Step-by-step
1. Download and install the HDP Sandbox
Download the latest (2.3 as of this writing) HDP Sandbox here. Import it into VMware or VirtualBox, start the instance, and update the DNS entry on your host machine to point to the new instance’s IP.
On Mac, edit /etc/hosts, on Windows, edit %systemroot%\system32\drivers\etc\ as administrator and add a line similar to the below:
- 192.168.56.102 sandbox sandbox.hortonworks.com
2. Download and install the latest NiFi release
Follow the directions here. These were the steps that I executed for 0.4.1
- cd /tmp
- wget http://apache.cs.utah.edu/nifi/0.4.1/nifi-0.4.1-bin.zip
- cd /opt/
- unzip /tmp/nifi-0.4.1-bin.zip
- useradd nifi
- chown -R nifi:nifi /opt/nifi-0.4.1/
- perl -pe 's/run.as=.*/run.as=nifi/' -i /opt/nifi-0.4.1/conf/bootstrap.conf
- perl -pe 's/nifi.web.http.port=8080/nifi.web.http.port=9090/' -i /opt/nifi-0.4.1/conf/nifi.properties
- /opt/nifi-0.4.1/bin/nifi.sh start
3. Create a Solr dashboard to visualize the results
Download a new Solr dashboard, start the service, and create a new collection to store stock price changes:
- export JAVA_HOME=/usr/lib/jvm/java-1.7.0-openjdk.x86_64
- wget https://raw.githubusercontent.com/vzlatkin/Stocks2HBaseAndSolr/master/Solr%20Dashboard.json -O /opt/lucidworks-hdpsearch/solr/server/solr-webapp/webapp/banana/app/dashboards/default.json
- /opt/lucidworks-hdpsearch/solr/bin/solr start -c -z localhost:2181
- /opt/lucidworks-hdpsearch/solr/bin/solr create -c stocks -d data_driven_schema_configs -s 1 -rf 1
4. Create a new NiFi flow to pull from Google Finance API, transform, and store in HBase and Solr
Solr is used for indexing the data, Banana UI is used for visualization, and HBase is used for future-proofing. HBase can be used to further analyze the data from Storm/Spark or to create a custom UI. The get the data into these tools, follow the steps below:
- Start HBase via Ambari
- Create a new table:
- hbase shell
- hbase(main):001:0> create 'stocks', 'cf'
- Then download this NiFi template to your host machine.

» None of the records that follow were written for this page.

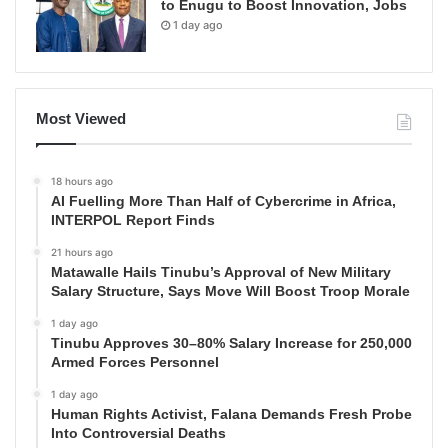
to Enugu to Boost Innovation, Jobs
1 day ago
Most Viewed
18 hours ago
AI Fuelling More Than Half of Cybercrime in Africa,
INTERPOL Report Finds
21 hours ago
Matawalle Hails Tinubu’s Approval of New Military
Salary Structure, Says Move Will Boost Troop Morale
1 day ago
Tinubu Approves 30–80% Salary Increase for 250,000
Armed Forces Personnel
1 day ago
Human Rights Activist, Falana Demands Fresh Probe
Into Controversial Deaths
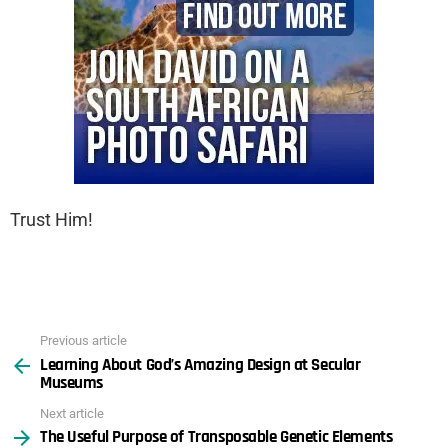
Trust Him!
Previous article
See
Learning About God’s Amazing Design at Secular
more
Museums
Next article
The Useful Purpose of Transposable Genetic Elements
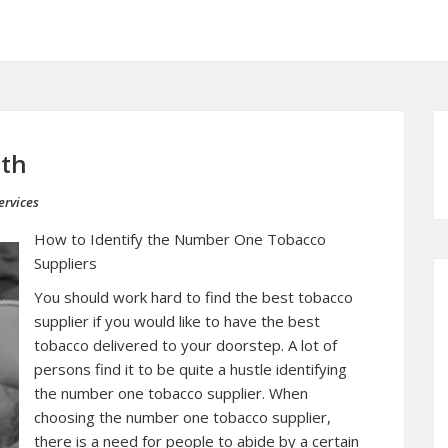
ith
ervices
How to Identify the Number One Tobacco
Suppliers
You should work hard to find the best tobacco
supplier if you would like to have the best
tobacco delivered to your doorstep. A lot of
persons find it to be quite a hustle identifying
the number one tobacco supplier. When
choosing the number one tobacco supplier,
there is a need for people to abide by a certain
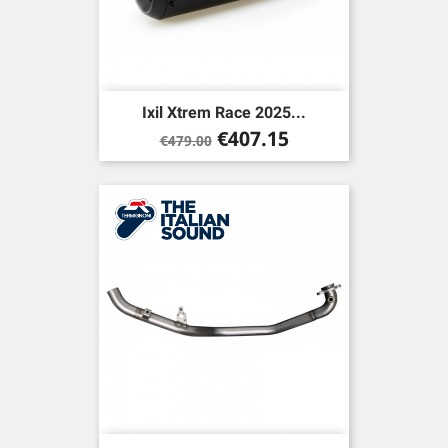
Ixil Xtrem Race 2025...
Regular
Price
€407.15
€479.00
price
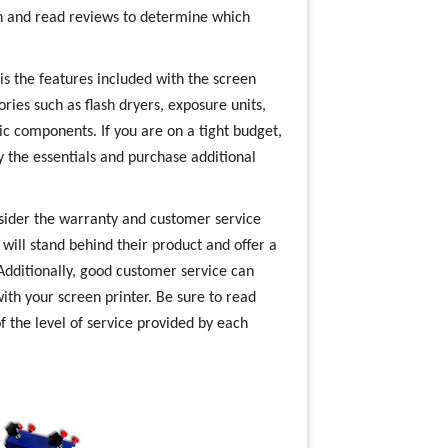
rch and read reviews to determine which
s the features included with the screen
ries such as flash dryers, exposure units,
ic components. If you are on a tight budget,
y the essentials and purchase additional
nsider the warranty and customer service
ill stand behind their product and offer a
Additionally, good customer service can
ith your screen printer. Be sure to read
f the level of service provided by each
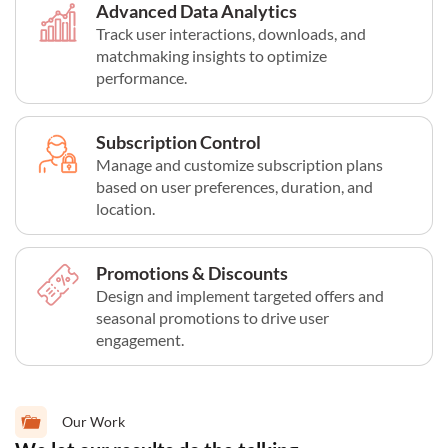
Advanced Data Analytics
Track user interactions, downloads, and
matchmaking insights to optimize
performance.
Subscription Control
Manage and customize subscription plans
based on user preferences, duration, and
location.
Promotions & Discounts
Design and implement targeted offers and
seasonal promotions to drive user
engagement.
Our Work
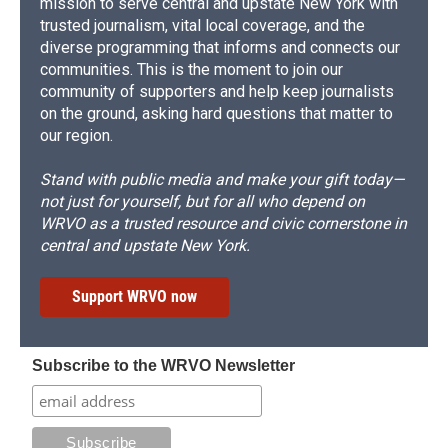
mission to serve central and upstate New York with
trusted journalism, vital local coverage, and the
diverse programming that informs and connects our
communities. This is the moment to join our
community of supporters and help keep journalists
on the ground, asking hard questions that matter to
our region.
Stand with public media and make your gift today—
not just for yourself, but for all who depend on
WRVO as a trusted resource and civic cornerstone in
central and upstate New York.
Support WRVO now
Subscribe to the WRVO Newsletter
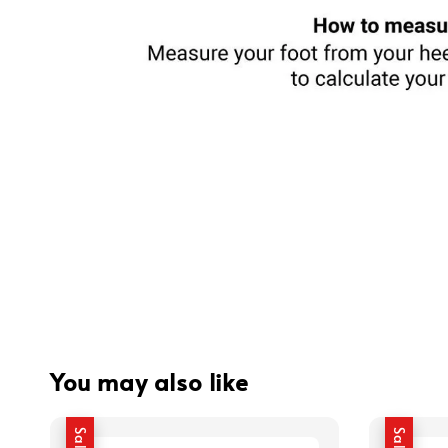
You may also like
Sale
Sale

- To import the template, open the NiFi UI
- Open Templates manager:
- Find the template on your local machine and import it:
- Drag and drop to instantiate a new template:
- Double click the new process group:
- You'll need to enable the HBase shared controller. To do so, click the right mouse button over the "Send to HBase" process, then click "Configure", then "Properties" and the "Go to" arrow to access the controller. Finally, click the "Enable" button.
- Now start all of the processes. Hold down the Shift-key, and select all of the processes on the screen. Then click the start button:
You should see a flow that looks like the below screenshot
The reason for so many processes is that the response from Google Finance API needs to be transformed. First, we remove the comment characters '//' from the response. Second, we split the array into individual JSON objects. Third, we extract the relevant attributes. Fourth, the timestamp has the format of UTC, but it is actually in EST timezone, therefore, we fix that. Finally, we send the information to HBase, Solr, and the NiFi bulletin board for logging.